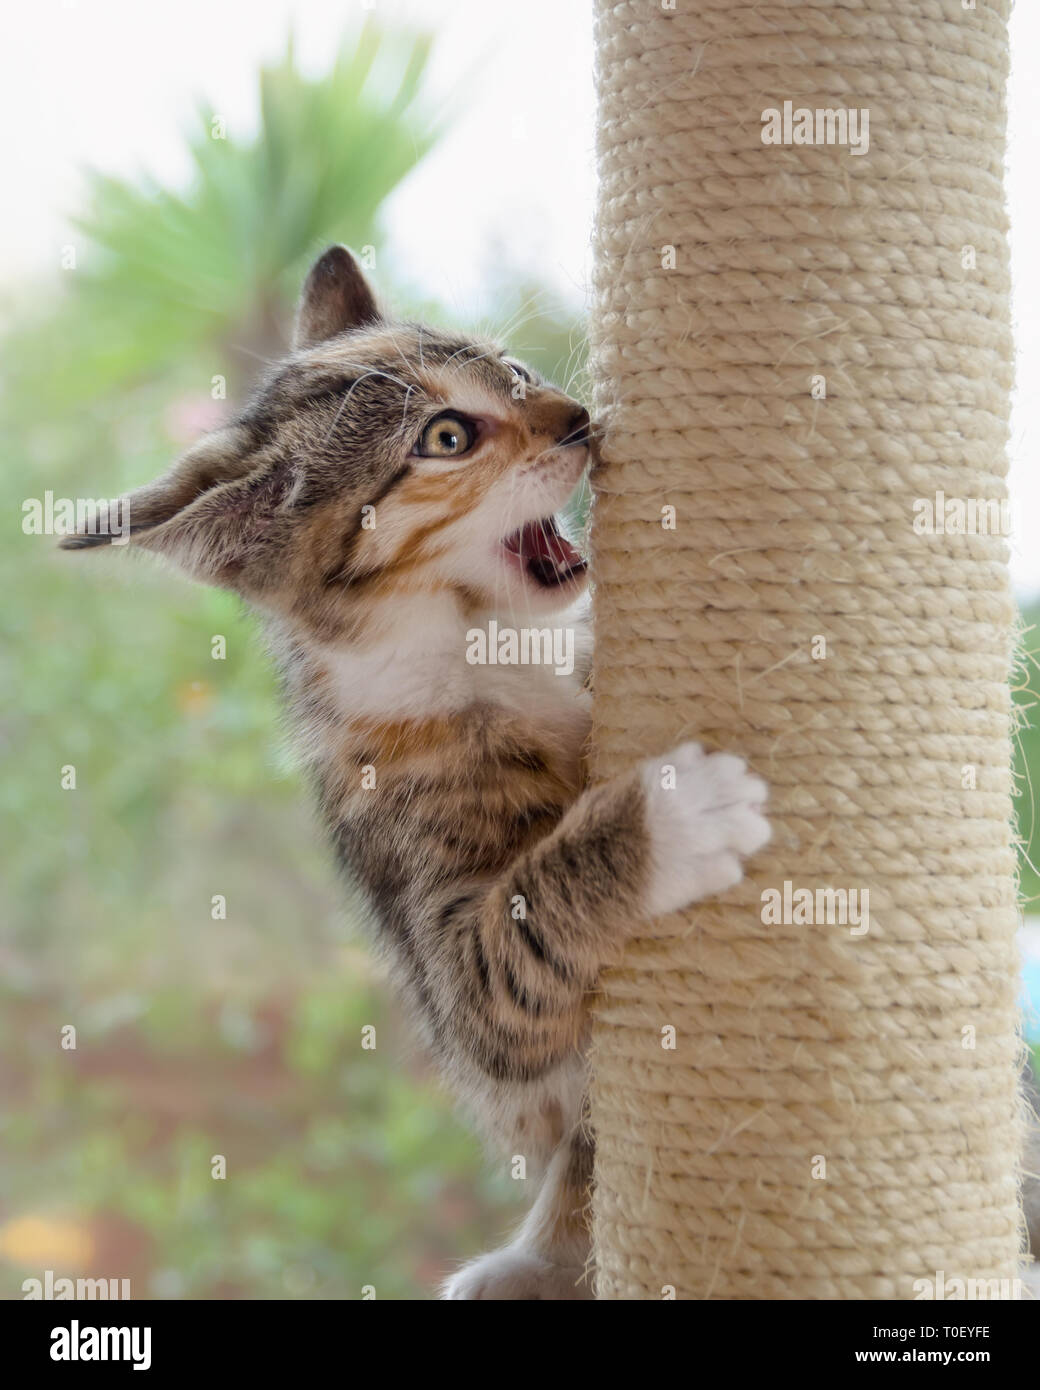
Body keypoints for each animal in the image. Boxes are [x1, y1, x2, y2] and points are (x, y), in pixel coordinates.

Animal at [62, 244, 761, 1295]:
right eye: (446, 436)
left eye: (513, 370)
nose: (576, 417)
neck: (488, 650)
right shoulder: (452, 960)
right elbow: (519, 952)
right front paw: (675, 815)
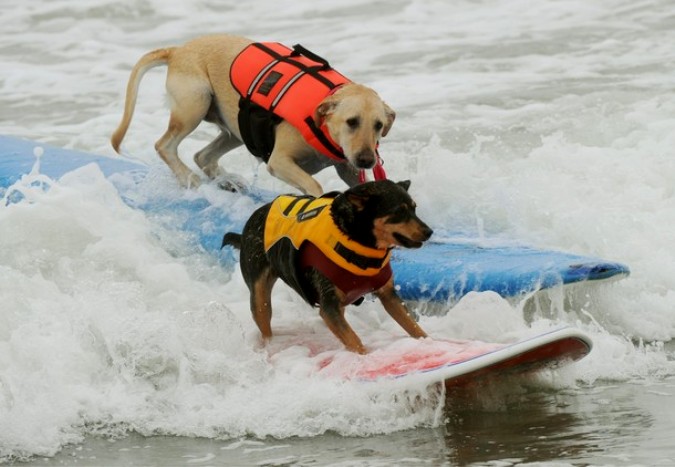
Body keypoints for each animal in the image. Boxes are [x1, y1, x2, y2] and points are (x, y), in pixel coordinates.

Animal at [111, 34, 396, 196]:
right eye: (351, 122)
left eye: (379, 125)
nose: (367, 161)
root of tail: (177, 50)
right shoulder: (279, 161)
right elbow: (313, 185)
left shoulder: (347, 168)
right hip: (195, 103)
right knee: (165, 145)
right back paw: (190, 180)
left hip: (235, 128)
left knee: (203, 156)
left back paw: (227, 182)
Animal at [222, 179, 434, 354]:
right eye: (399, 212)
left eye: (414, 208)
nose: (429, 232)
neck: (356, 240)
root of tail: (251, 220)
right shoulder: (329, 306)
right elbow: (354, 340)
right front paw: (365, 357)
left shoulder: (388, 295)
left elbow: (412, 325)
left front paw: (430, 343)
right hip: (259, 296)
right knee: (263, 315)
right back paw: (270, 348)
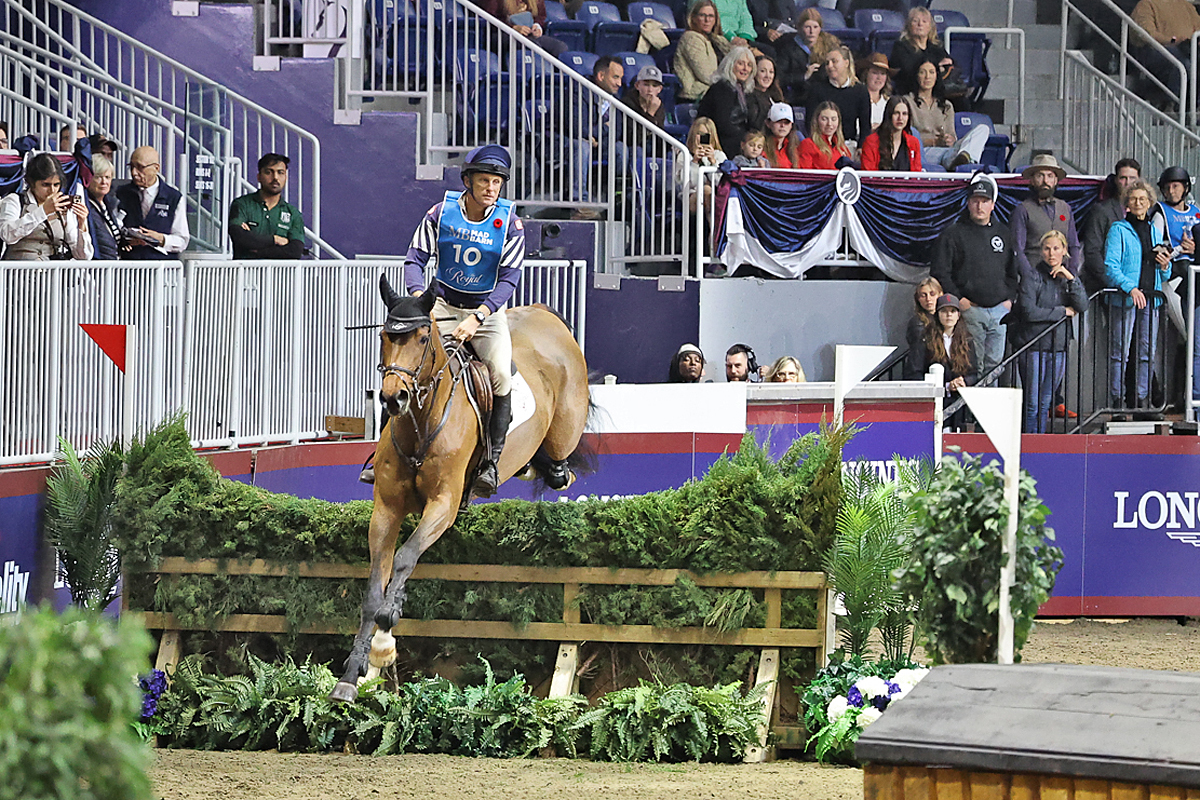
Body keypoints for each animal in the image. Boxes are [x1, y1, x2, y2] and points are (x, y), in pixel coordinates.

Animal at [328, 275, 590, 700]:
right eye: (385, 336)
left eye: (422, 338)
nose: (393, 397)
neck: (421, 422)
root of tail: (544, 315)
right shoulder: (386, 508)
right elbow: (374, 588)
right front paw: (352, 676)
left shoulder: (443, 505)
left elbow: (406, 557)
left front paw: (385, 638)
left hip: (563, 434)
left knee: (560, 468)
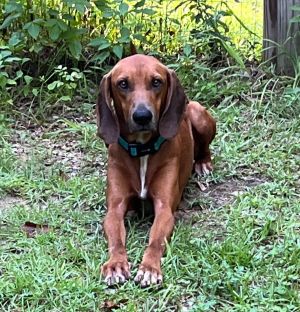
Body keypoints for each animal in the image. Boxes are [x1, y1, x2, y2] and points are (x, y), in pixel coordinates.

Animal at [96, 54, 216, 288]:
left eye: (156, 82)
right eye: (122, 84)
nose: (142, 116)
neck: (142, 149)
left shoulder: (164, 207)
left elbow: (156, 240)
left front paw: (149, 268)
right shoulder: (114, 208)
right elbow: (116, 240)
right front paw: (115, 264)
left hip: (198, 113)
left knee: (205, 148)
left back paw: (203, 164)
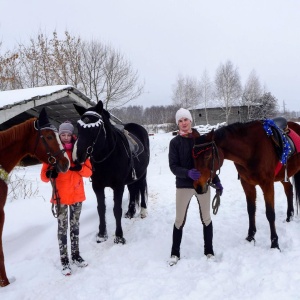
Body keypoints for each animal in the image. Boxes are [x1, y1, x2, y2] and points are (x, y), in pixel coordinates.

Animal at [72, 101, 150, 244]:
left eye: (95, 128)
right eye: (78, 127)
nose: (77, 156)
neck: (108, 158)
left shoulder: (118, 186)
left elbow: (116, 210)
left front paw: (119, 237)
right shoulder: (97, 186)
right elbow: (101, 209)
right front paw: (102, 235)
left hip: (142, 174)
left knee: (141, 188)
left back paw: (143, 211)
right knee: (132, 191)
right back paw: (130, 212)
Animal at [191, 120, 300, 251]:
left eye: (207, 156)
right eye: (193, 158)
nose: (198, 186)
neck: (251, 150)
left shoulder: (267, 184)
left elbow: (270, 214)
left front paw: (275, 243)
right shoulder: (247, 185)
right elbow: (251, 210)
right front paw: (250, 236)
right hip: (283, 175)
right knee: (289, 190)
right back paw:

* **Task brief**
The images are to be left out; every line above should be set down exactly.

* **Response**
Body keypoints for each animal in the image. Boxes are [x1, y1, x2, y2] and points are (x, y), in pixel coordinates.

Animal at [62, 244, 761, 1295]:
right eye: (446, 436)
left eye: (513, 370)
nose: (576, 417)
neck: (488, 650)
right shoulder: (452, 960)
right elbow: (519, 952)
right front paw: (675, 815)
Body keypoints for each animal in the image. Boxes are [x1, y1, x2, y2] and points are (x, y), in pixel coordinates.

Animal at [111, 34, 396, 196]:
right eye: (351, 122)
left eye: (379, 125)
nose: (367, 161)
root of tail: (177, 50)
right shoulder: (279, 161)
right elbow: (313, 185)
left shoulder: (347, 168)
right hip: (195, 103)
right knee: (165, 145)
right back paw: (190, 180)
left hip: (235, 128)
left knee: (203, 156)
left back paw: (227, 182)
Animal at [222, 179, 434, 354]:
right eye: (399, 212)
left eye: (414, 208)
nose: (429, 232)
neck: (356, 240)
root of tail: (251, 220)
right shoulder: (329, 306)
right elbow: (354, 340)
right front paw: (365, 357)
left shoulder: (388, 295)
left elbow: (412, 325)
left front paw: (430, 343)
right hip: (259, 296)
right knee: (263, 315)
right back paw: (270, 348)
Body keypoints for each animal in the image. Boxes are [x1, y1, x2, y2] and points are (x, y), in pixel coordinates.

Animal at [328, 275, 590, 700]:
right eye: (385, 336)
left eye: (422, 338)
nose: (393, 397)
neck: (421, 422)
root of tail: (544, 315)
right shoulder: (386, 508)
right elbow: (374, 588)
right front paw: (352, 676)
left shoulder: (443, 505)
left elbow: (406, 557)
left front paw: (385, 638)
left hip: (563, 434)
left knee: (560, 468)
Body keypoints for each animal in the image. Boxes are [x1, y1, x2, y2] and points are (x, y), in pixel coordinates.

Animal at [96, 54, 216, 288]:
left eye: (156, 82)
right eye: (122, 84)
nose: (142, 116)
neck: (142, 149)
left shoulder: (164, 207)
left elbow: (156, 240)
left front paw: (149, 268)
right shoulder: (114, 208)
right elbow: (116, 240)
right front paw: (115, 264)
left hip: (198, 113)
left knee: (205, 148)
left back paw: (203, 164)
Body keypoints for each animal in the image. Boxes are [x1, y1, x2, y2] and points are (x, y), in pixel coordinates.

Animal at [72, 101, 150, 244]:
left eye: (95, 128)
right eye: (78, 127)
nose: (77, 156)
neck: (108, 158)
left shoulder: (118, 186)
left elbow: (116, 210)
left front paw: (119, 237)
right shoulder: (97, 186)
right elbow: (101, 209)
right front paw: (102, 235)
left hip: (142, 174)
left knee: (141, 188)
left back paw: (143, 211)
right knee: (132, 191)
right back paw: (130, 212)
Animal at [191, 120, 300, 251]:
left eye: (207, 156)
right eye: (193, 158)
nose: (198, 186)
neck: (251, 150)
left shoulder: (267, 184)
left elbow: (270, 214)
left front paw: (275, 243)
right shoulder: (247, 185)
right elbow: (251, 210)
right front paw: (250, 236)
right hip: (283, 175)
right knee: (289, 190)
right back paw:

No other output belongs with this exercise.